▶ [Excerpts from a dataset]:

┌──

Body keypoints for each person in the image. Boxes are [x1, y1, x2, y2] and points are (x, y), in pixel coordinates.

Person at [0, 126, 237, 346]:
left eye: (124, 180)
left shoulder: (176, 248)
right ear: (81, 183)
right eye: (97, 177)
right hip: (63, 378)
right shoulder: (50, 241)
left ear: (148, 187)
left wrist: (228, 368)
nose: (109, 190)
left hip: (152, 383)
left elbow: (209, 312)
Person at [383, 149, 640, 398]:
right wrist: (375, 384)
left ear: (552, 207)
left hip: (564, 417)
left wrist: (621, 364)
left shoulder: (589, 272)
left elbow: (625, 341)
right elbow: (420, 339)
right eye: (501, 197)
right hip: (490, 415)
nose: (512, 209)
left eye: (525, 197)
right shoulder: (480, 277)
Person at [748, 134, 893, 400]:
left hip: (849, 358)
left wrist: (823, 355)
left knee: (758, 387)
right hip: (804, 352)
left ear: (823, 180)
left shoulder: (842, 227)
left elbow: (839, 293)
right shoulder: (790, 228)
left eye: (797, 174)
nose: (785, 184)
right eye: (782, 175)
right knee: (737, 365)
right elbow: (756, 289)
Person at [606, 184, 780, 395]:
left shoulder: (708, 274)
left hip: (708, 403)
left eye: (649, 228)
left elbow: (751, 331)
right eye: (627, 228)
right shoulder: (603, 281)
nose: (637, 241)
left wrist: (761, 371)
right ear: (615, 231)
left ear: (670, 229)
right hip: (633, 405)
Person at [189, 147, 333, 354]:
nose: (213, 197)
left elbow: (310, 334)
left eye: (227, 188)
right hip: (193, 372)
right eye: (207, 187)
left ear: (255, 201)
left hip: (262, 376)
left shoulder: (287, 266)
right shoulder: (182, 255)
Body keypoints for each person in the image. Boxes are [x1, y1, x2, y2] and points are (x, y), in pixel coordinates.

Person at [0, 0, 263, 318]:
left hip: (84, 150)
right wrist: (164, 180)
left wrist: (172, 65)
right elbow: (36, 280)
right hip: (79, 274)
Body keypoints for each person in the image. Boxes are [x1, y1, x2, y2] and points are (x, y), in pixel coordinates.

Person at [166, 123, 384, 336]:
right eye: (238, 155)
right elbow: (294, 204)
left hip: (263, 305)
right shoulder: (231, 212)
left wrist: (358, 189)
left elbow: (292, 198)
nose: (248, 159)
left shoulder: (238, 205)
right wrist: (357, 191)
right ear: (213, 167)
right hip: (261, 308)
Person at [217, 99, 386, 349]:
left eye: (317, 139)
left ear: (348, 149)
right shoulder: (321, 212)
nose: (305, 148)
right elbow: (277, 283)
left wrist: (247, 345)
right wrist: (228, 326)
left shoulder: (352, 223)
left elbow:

└──

▶ [Exercise prompt]:
Your task is to retype the data exactly, with no line missing.

▶ [Exercise output]:
Body keypoints for each person in the image. Boxes are [x1, y1, x2, y2] and points are (x, y), in pixel coordinates.

Person at [0, 126, 237, 346]:
left eye: (124, 180)
left shoulder: (176, 248)
right ear: (81, 183)
right eye: (97, 177)
right hip: (63, 378)
right shoulder: (50, 241)
left ear: (148, 187)
left wrist: (228, 368)
nose: (109, 190)
left hip: (152, 383)
left elbow: (209, 312)
Person at [383, 149, 640, 398]:
right wrist: (375, 384)
left ear: (552, 207)
left hip: (564, 417)
left wrist: (621, 364)
left shoulder: (589, 272)
left elbow: (625, 341)
right elbow: (420, 339)
right eye: (501, 197)
right hip: (490, 415)
nose: (512, 209)
left eye: (525, 197)
right shoulder: (480, 277)
Person at [748, 134, 893, 400]:
left hip: (849, 358)
left wrist: (823, 355)
left knee: (758, 387)
right hip: (804, 352)
left ear: (823, 180)
left shoulder: (842, 227)
left elbow: (839, 293)
right shoulder: (790, 228)
left eye: (797, 174)
nose: (785, 184)
right eye: (782, 175)
right knee: (737, 365)
right elbow: (756, 289)
Person at [606, 184, 780, 395]:
left shoulder: (708, 274)
left hip: (708, 403)
left eye: (649, 228)
left elbow: (751, 331)
right eye: (627, 228)
right shoulder: (603, 281)
nose: (637, 241)
left wrist: (761, 371)
right ear: (615, 231)
left ear: (670, 229)
right hip: (633, 405)
Person at [189, 147, 333, 354]:
nose: (213, 197)
left elbow: (310, 334)
left eye: (227, 188)
right hip: (193, 372)
right eye: (207, 187)
left ear: (255, 201)
left hip: (262, 376)
left shoulder: (287, 266)
right shoulder: (182, 255)
Body keypoints for each person in the image. Boxes are [x1, y1, x2, y2] and points are (x, y), in pixel coordinates.

Person at [0, 0, 263, 318]:
left hip: (84, 150)
right wrist: (164, 180)
left wrist: (172, 65)
right elbow: (36, 280)
right hip: (79, 274)
Body keypoints for each person in the image. Boxes are [x1, y1, x2, y2] and points are (x, y), in pixel coordinates.

Person at [166, 123, 384, 336]:
right eye: (238, 155)
right elbow: (294, 204)
left hip: (263, 305)
right shoulder: (231, 212)
left wrist: (358, 189)
left elbow: (292, 198)
nose: (248, 159)
left shoulder: (238, 205)
right wrist: (357, 191)
right ear: (213, 167)
right hip: (261, 308)
Person at [217, 99, 386, 349]:
left eye: (317, 139)
left ear: (348, 149)
right shoulder: (321, 212)
nose: (305, 148)
right elbow: (277, 283)
left wrist: (247, 345)
right wrist: (228, 326)
left shoulder: (352, 223)
left elbow:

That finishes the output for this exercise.